Our Advisors can answer many of the questions that students face as they work to achieve their major or minor in Psychology. Topics frequently covered include:
- Understanding your degree audit
- Developing a class schedule
- Hold Removal
- Registering online
- Selecting classes based on a student's interests
- Understanding course descriptions
- Understanding course requirements
- Psychology major requirements
- Psychology minor requirements
- Important dates and deadlines
- Academic Probation or Suspension
- Veteran’s Affairs Course Authorizations
- Military Degree Plans
- Course Substitutions
- Dual or Double Majors
- Course Waiting Lists
- Graduation Applications
Our Faculty can answer many of the questions concerning research and service related-applied learning, graduate school and career opportunities. Topics frequently covered include:
- How to find out about research opportunities and what is involved in registering for directed study
- What is required in completing a service learning or field study
- How to get the most out of your academic major
- How to prepare for graduate school
- How to find the best career opportunity
It is especially important for Sophomore and Transfer students to make a connection with either the APCs or our Coordinator in the first semester on campus so that we can get to know you and help you make the most of your academic program as a Psychology major or minor.
How do I get the most out of Academic Advising?
Our primary goal is to help undergraduate students with matters pertaining to academic progress and future career goals. Each student is responsible for understanding University, College and Department requirements. It is a good idea to visit with an advisor at least once a semester to ensure you are on track and taking appropriate coursework to obtain your academic goals. Time is always limited for both the student and the advisor, so below are some recommendations to prepare for an advising meeting. Before going to your meeting you might also check our Advising FAQs to see if your questions are listed there.
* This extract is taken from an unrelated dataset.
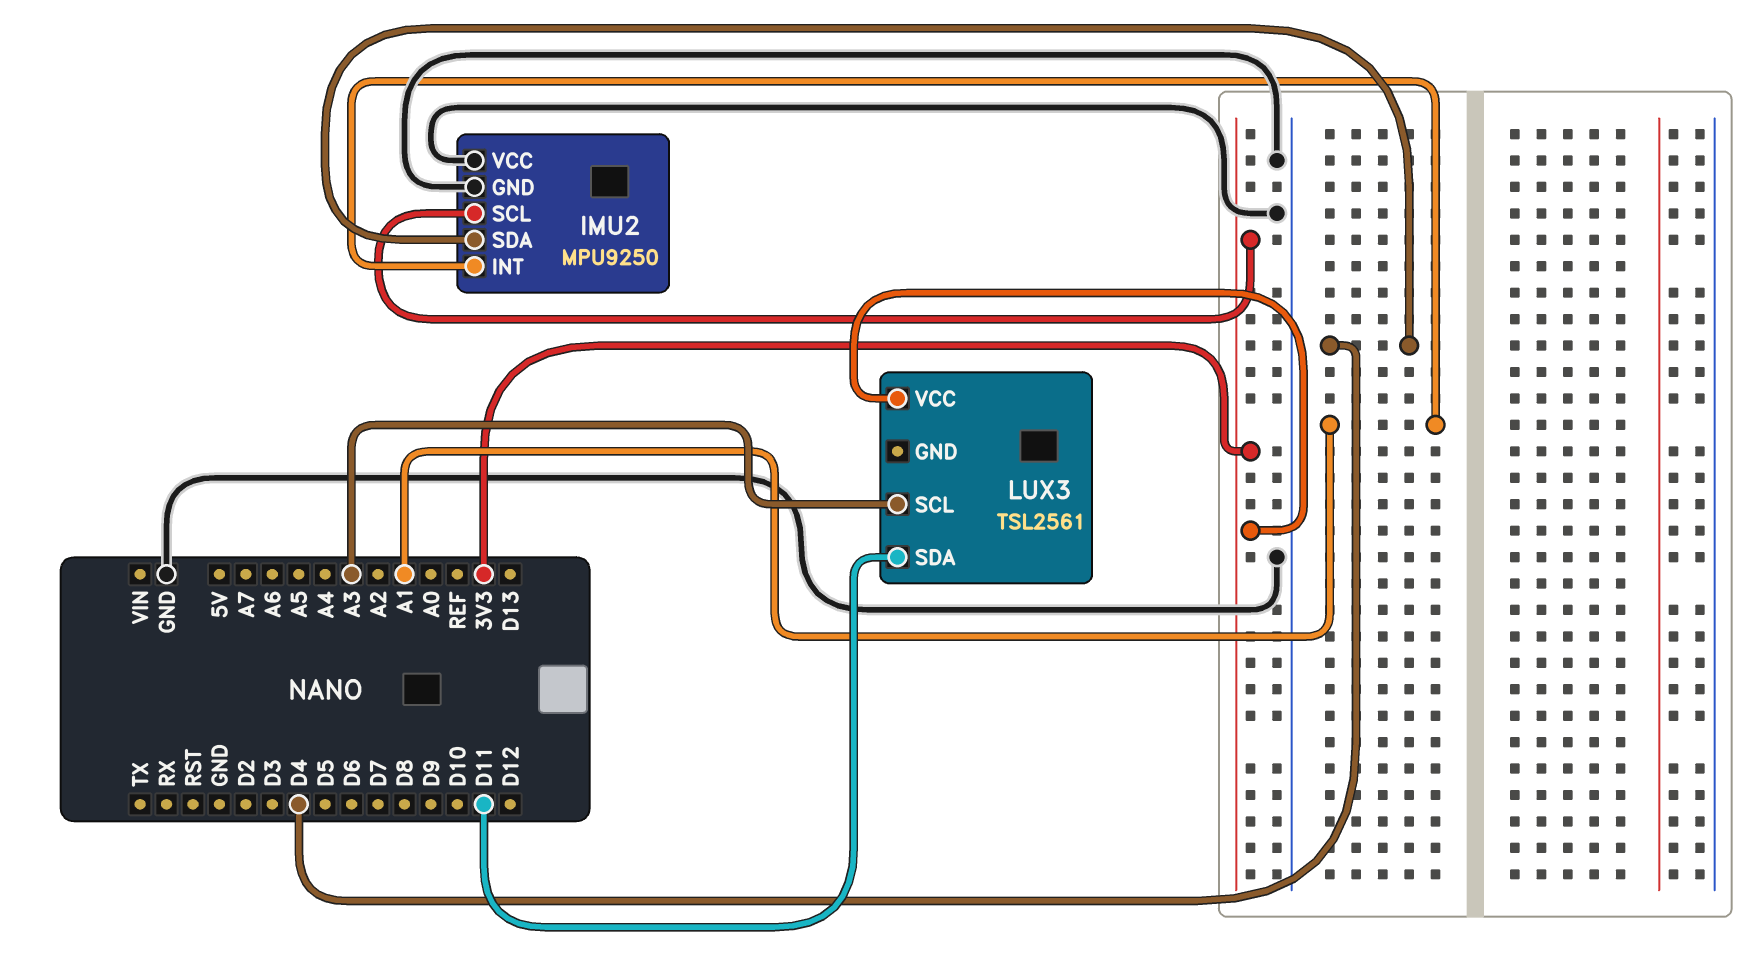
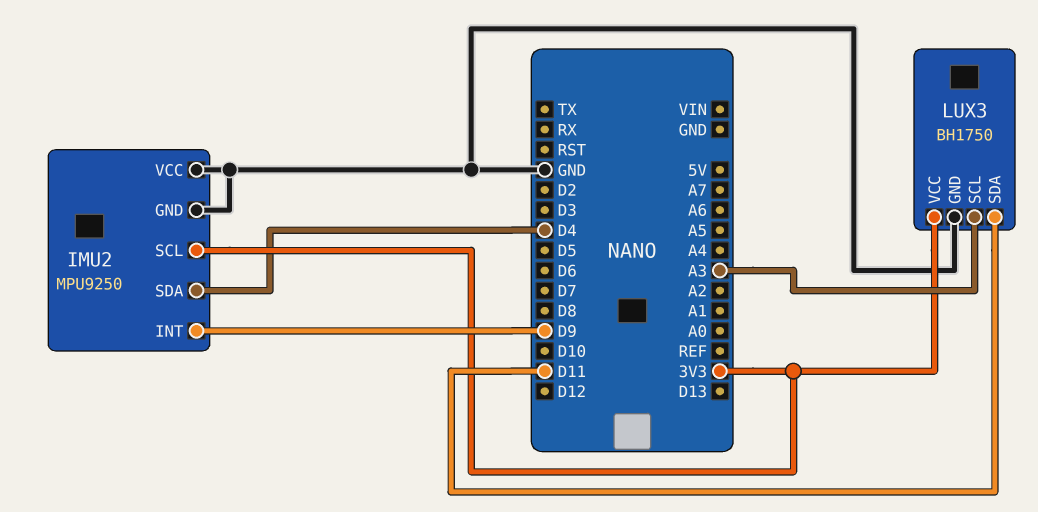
IMU2 pin INT: A1 -> D9
LUX3: TSL2561 -> BH1750
LUX3 pin GND: none -> GND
- Review the major degree requirements. Review your SASS audit prior to your appointment and bring a copy with you to discuss any questions or concerns. Highlight areas that need clarification.
- Have your questions ready. We can best help you when you know why you need to meet with us.
- Bring any forms or additional paperwork with you. We cannot fill out forms or sign if you do not have them, nor can we make recommendations without background information.
- Evaluate your academic and career goals. Knowing what you want in the future can help the advisor lead you to the correct theory or applied course work. Your advisor can also assess the courses you are taking or recommend options for you to consider.
- Take responsibility. It is up to you to follow through on the information and resources provided to you, including scheduling courses, meeting with other departments like Career Services, the Writing Lab, the John C. Pace library and others.